A California appellate court reversed a lower court’s ruling and recognized a California Association of Realtors mediation clause related to attorney fees in a real estate dispute.
The broker who filed the lawsuit, Jay Lange, charged fraud, negligence, failure to disclose and suppression over a real estate transaction in which he purchased a property for himself. He filed the lawsuit in 2004 against Roxanne Schilling, a real estate agent, and her company, Segerstrom Real Estate Inc. The complaint centered on construction problems with the property and the level of the nearby lake.
The lower court found that Lange was entitled to $13,475 in the case and $113,096.03 in lawyer fees, according to court documents.
But on appeal, a panel of Third Appellate District Court judges found that a mediation provision in the real estate documents signed by Lange "bars recovery of any attorney fees by a prevailing party who does not first attempt mediation" prior to filing a lawsuit. Lange "filed his complaint first and only later offered mediation," the panel ruled.
The mediation provision is standard in California residential property purchase agreements, and provides that the "buyer and seller agree to mediate any dispute or claim arising between them out of this agreement, or any resulting transaction before resorting to arbitration or court action."
Lange’s lawyer had noted, according to court documents, that "prior to filing the complaint, both my client and my staff undertook research to determine the present address of the (sellers) so that a demand for mediation could be made.
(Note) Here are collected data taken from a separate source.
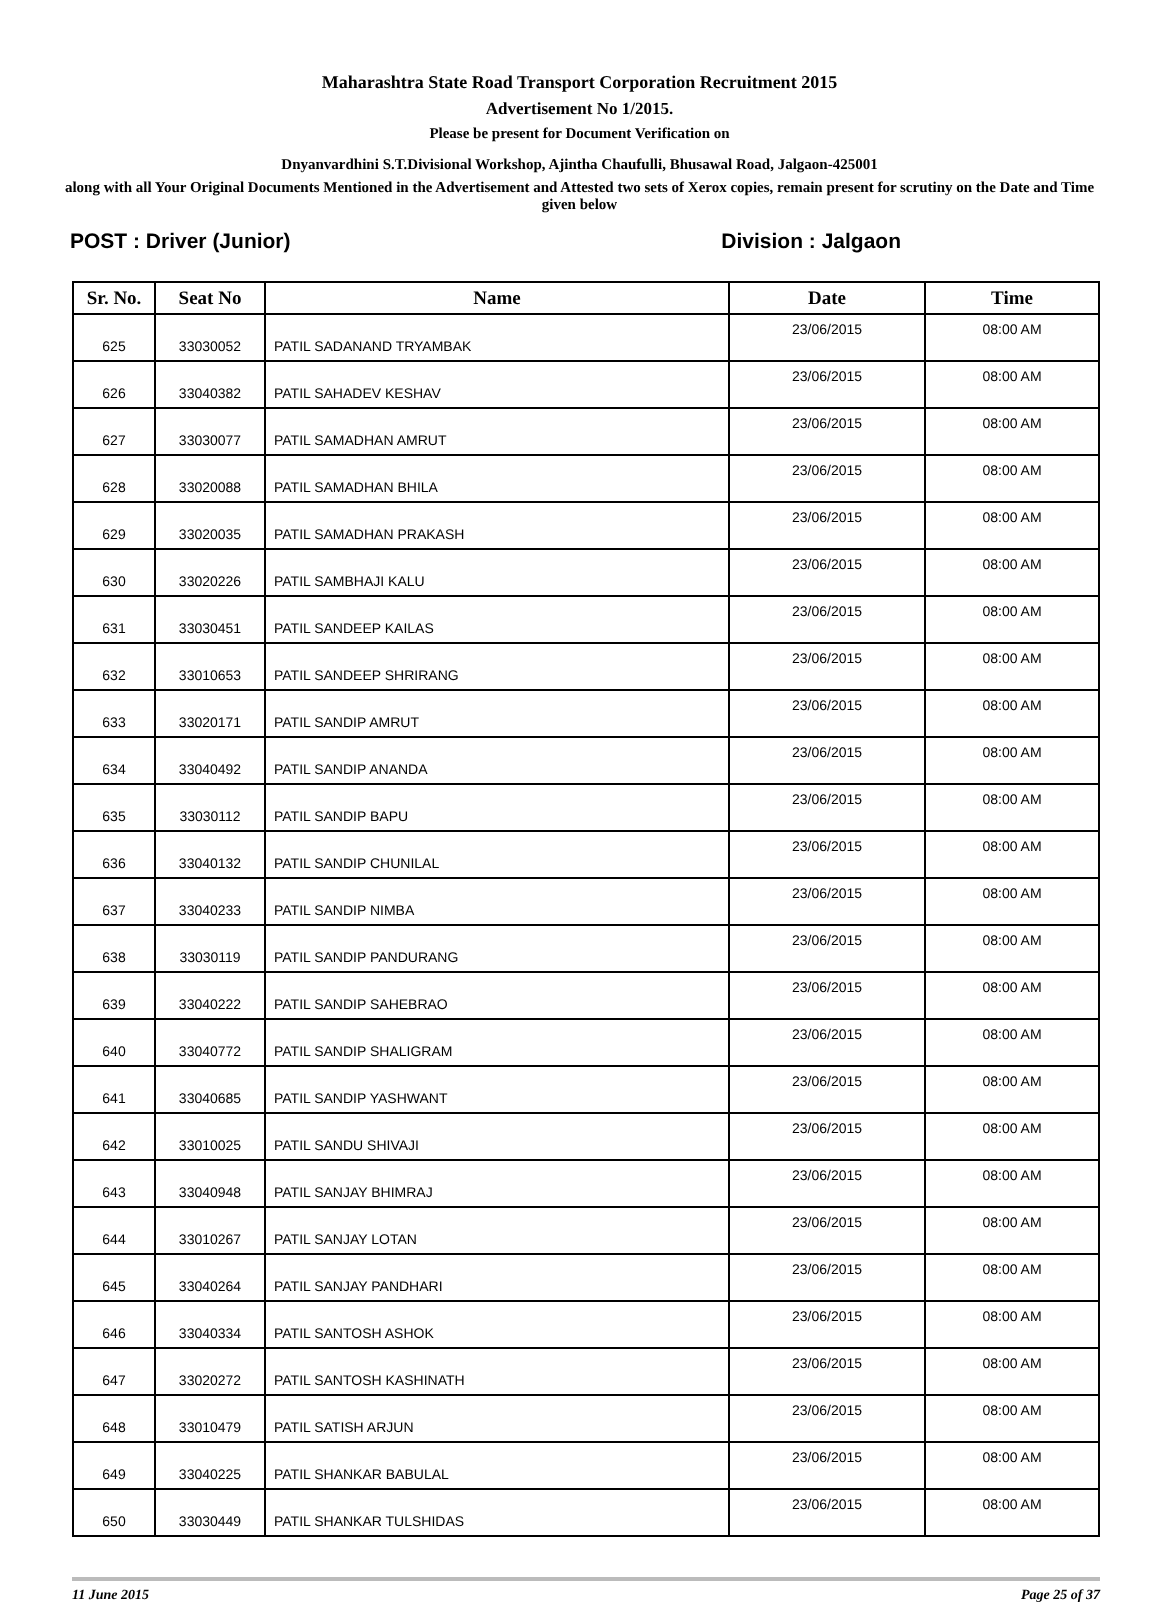Maharashtra State Road Transport Corporation Recruitment 2015
Advertisement No 1/2015.
Please be present for Document Verification on
Dnyanvardhini S.T.Divisional Workshop, Ajintha Chaufulli, Bhusawal Road, Jalgaon-425001
along with all Your Original Documents Mentioned in the Advertisement and Attested two sets of Xerox copies, remain present for scrutiny on the Date and Time given below
POST : Driver (Junior) Division : Jalgaon
| Sr. No. | Seat No | Name | Date | Time |
| --- | --- | --- | --- | --- |
| 625 | 33030052 | PATIL SADANAND TRYAMBAK | 23/06/2015 | 08:00 AM |
| 626 | 33040382 | PATIL SAHADEV KESHAV | 23/06/2015 | 08:00 AM |
| 627 | 33030077 | PATIL SAMADHAN AMRUT | 23/06/2015 | 08:00 AM |
| 628 | 33020088 | PATIL SAMADHAN BHILA | 23/06/2015 | 08:00 AM |
| 629 | 33020035 | PATIL SAMADHAN PRAKASH | 23/06/2015 | 08:00 AM |
| 630 | 33020226 | PATIL SAMBHAJI KALU | 23/06/2015 | 08:00 AM |
| 631 | 33030451 | PATIL SANDEEP KAILAS | 23/06/2015 | 08:00 AM |
| 632 | 33010653 | PATIL SANDEEP SHRIRANG | 23/06/2015 | 08:00 AM |
| 633 | 33020171 | PATIL SANDIP AMRUT | 23/06/2015 | 08:00 AM |
| 634 | 33040492 | PATIL SANDIP ANANDA | 23/06/2015 | 08:00 AM |
| 635 | 33030112 | PATIL SANDIP BAPU | 23/06/2015 | 08:00 AM |
| 636 | 33040132 | PATIL SANDIP CHUNILAL | 23/06/2015 | 08:00 AM |
| 637 | 33040233 | PATIL SANDIP NIMBA | 23/06/2015 | 08:00 AM |
| 638 | 33030119 | PATIL SANDIP PANDURANG | 23/06/2015 | 08:00 AM |
| 639 | 33040222 | PATIL SANDIP SAHEBRAO | 23/06/2015 | 08:00 AM |
| 640 | 33040772 | PATIL SANDIP SHALIGRAM | 23/06/2015 | 08:00 AM |
| 641 | 33040685 | PATIL SANDIP YASHWANT | 23/06/2015 | 08:00 AM |
| 642 | 33010025 | PATIL SANDU SHIVAJI | 23/06/2015 | 08:00 AM |
| 643 | 33040948 | PATIL SANJAY BHIMRAJ | 23/06/2015 | 08:00 AM |
| 644 | 33010267 | PATIL SANJAY LOTAN | 23/06/2015 | 08:00 AM |
| 645 | 33040264 | PATIL SANJAY PANDHARI | 23/06/2015 | 08:00 AM |
| 646 | 33040334 | PATIL SANTOSH ASHOK | 23/06/2015 | 08:00 AM |
| 647 | 33020272 | PATIL SANTOSH KASHINATH | 23/06/2015 | 08:00 AM |
| 648 | 33010479 | PATIL SATISH ARJUN | 23/06/2015 | 08:00 AM |
| 649 | 33040225 | PATIL SHANKAR BABULAL | 23/06/2015 | 08:00 AM |
| 650 | 33030449 | PATIL SHANKAR TULSHIDAS | 23/06/2015 | 08:00 AM |
11 June 2015 Page 25 of 37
We were unsuccessful in finding any address other than (a) ‘mail drop’ in Nevada."
The lawyer had noted that Lange was "willing to stay the litigation at this point … in order to mediate the matter should the (sellers) so desire," though this letter was sent months after the complaint had been filed.
Clark Segerstrom, broker for the company named in the lawsuit that operates as Coldwell Banker Segerstrom, said the appellate court’s ruling "was incredibly significant in that had it not been overturned it really would have erased the whole California Association of Realtors stance about mediation.
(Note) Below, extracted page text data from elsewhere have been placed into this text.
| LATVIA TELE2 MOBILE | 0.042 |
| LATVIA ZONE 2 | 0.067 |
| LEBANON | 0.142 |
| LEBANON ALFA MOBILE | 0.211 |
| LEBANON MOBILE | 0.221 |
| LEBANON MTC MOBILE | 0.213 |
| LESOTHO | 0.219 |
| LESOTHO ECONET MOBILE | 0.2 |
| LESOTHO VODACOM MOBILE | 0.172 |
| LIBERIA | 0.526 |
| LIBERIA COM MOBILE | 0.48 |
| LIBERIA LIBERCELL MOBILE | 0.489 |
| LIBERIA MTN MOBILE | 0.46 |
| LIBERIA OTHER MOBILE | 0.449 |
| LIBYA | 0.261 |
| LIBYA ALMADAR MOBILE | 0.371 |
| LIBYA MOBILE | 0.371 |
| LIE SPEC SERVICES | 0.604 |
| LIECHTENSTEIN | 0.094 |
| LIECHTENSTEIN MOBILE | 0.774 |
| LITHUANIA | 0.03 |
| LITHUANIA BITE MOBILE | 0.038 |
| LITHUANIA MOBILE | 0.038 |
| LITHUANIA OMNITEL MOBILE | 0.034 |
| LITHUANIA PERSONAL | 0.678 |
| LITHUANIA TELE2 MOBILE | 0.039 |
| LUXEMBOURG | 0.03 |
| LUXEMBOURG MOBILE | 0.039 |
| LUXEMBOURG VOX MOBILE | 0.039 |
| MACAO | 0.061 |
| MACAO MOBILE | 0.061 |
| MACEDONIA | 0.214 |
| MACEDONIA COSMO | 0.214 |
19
"The outcome was incredibly important. We all depend on mediation," he said, adding that the latest decision could be subject to more court review.
The Realtors group had filed a court brief in support of Segerstrom to protest the trial court’s award of attorney fees. CAR, Segerstrom said, "took a great interest in this." Legal fees in the case far exceeded the damages awarded, he noted.
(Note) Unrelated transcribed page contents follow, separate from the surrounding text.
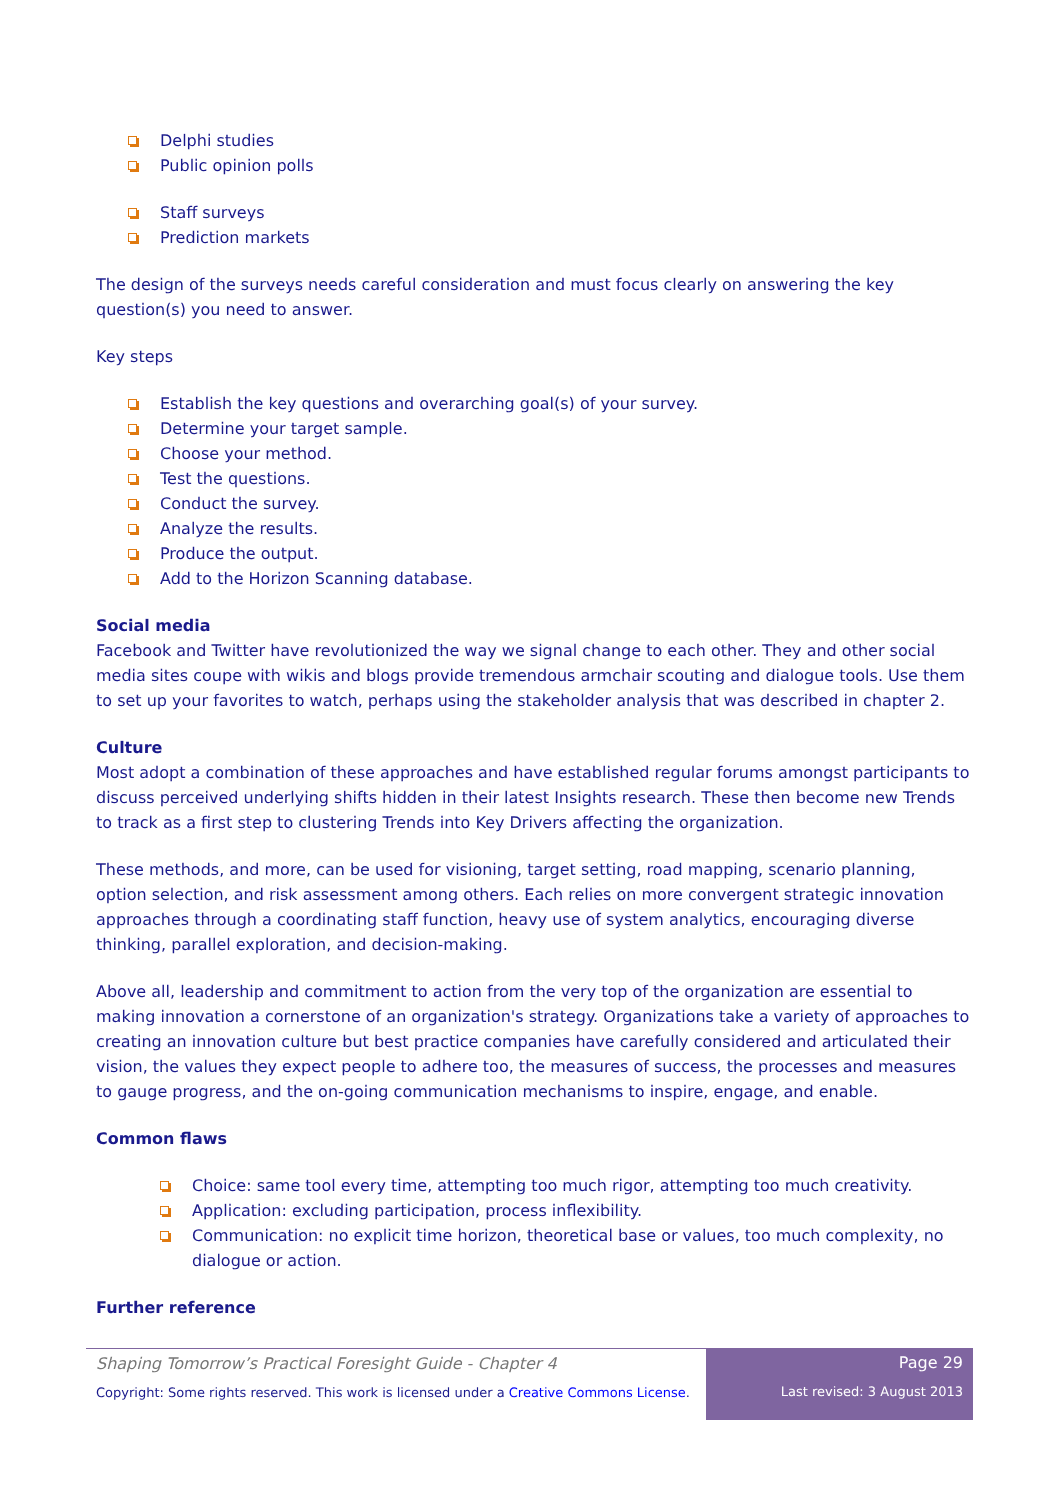Delphi studies
Public opinion polls
Staff surveys
Prediction markets
The design of the surveys needs careful consideration and must focus clearly on answering the key question(s) you need to answer.
Key steps
Establish the key questions and overarching goal(s) of your survey.
Determine your target sample.
Choose your method.
Test the questions.
Conduct the survey.
Analyze the results.
Produce the output.
Add to the Horizon Scanning database.
Social media
Facebook and Twitter have revolutionized the way we signal change to each other. They and other social media sites coupe with wikis and blogs provide tremendous armchair scouting and dialogue tools. Use them to set up your favorites to watch, perhaps using the stakeholder analysis that was described in chapter 2.
Culture
Most adopt a combination of these approaches and have established regular forums amongst participants to discuss perceived underlying shifts hidden in their latest Insights research. These then become new Trends to track as a first step to clustering Trends into Key Drivers affecting the organization.
These methods, and more, can be used for visioning, target setting, road mapping, scenario planning, option selection, and risk assessment among others. Each relies on more convergent strategic innovation approaches through a coordinating staff function, heavy use of system analytics, encouraging diverse thinking, parallel exploration, and decision-making.
Above all, leadership and commitment to action from the very top of the organization are essential to making innovation a cornerstone of an organization's strategy. Organizations take a variety of approaches to creating an innovation culture but best practice companies have carefully considered and articulated their vision, the values they expect people to adhere too, the measures of success, the processes and measures to gauge progress, and the on-going communication mechanisms to inspire, engage, and enable.
Common flaws
Choice: same tool every time, attempting too much rigor, attempting too much creativity.
Application: excluding participation, process inflexibility.
Communication: no explicit time horizon, theoretical base or values, too much complexity, no dialogue or action.
Further reference
Shaping Tomorrow’s Practical Foresight Guide - Chapter 4
Copyright: Some rights reserved. This work is licensed under a Creative Commons License.
Page 29
Last revised: 3 August 2013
Lange and his lawyer in the case were not immediately available for comment.
June Barlow, general counsel for CAR, said of the appellate court’s ruling, "We were pleased to see that result. Before you file anything you’ve got to try to mediate."
Peter Bronson, a lawyer in Sacramento, Calif., wrote in an online article about the case, "In most lawsuits and other legal proceedings, the winning and losing parties are each responsible for paying their own attorney fees," though under California law a contract can provide that the prevailing party "may recover reasonable attorney fees from the losing party" and "such provisions in a contract are normally enforceable."
Language in the standard California residential property purchase agreement does provide that "the prevailing buyer or seller shall be entitled to reasonable attorney fees and costs from the non-prevailing buyer or seller," though this does not apply if mediation is not sought prior to legal action.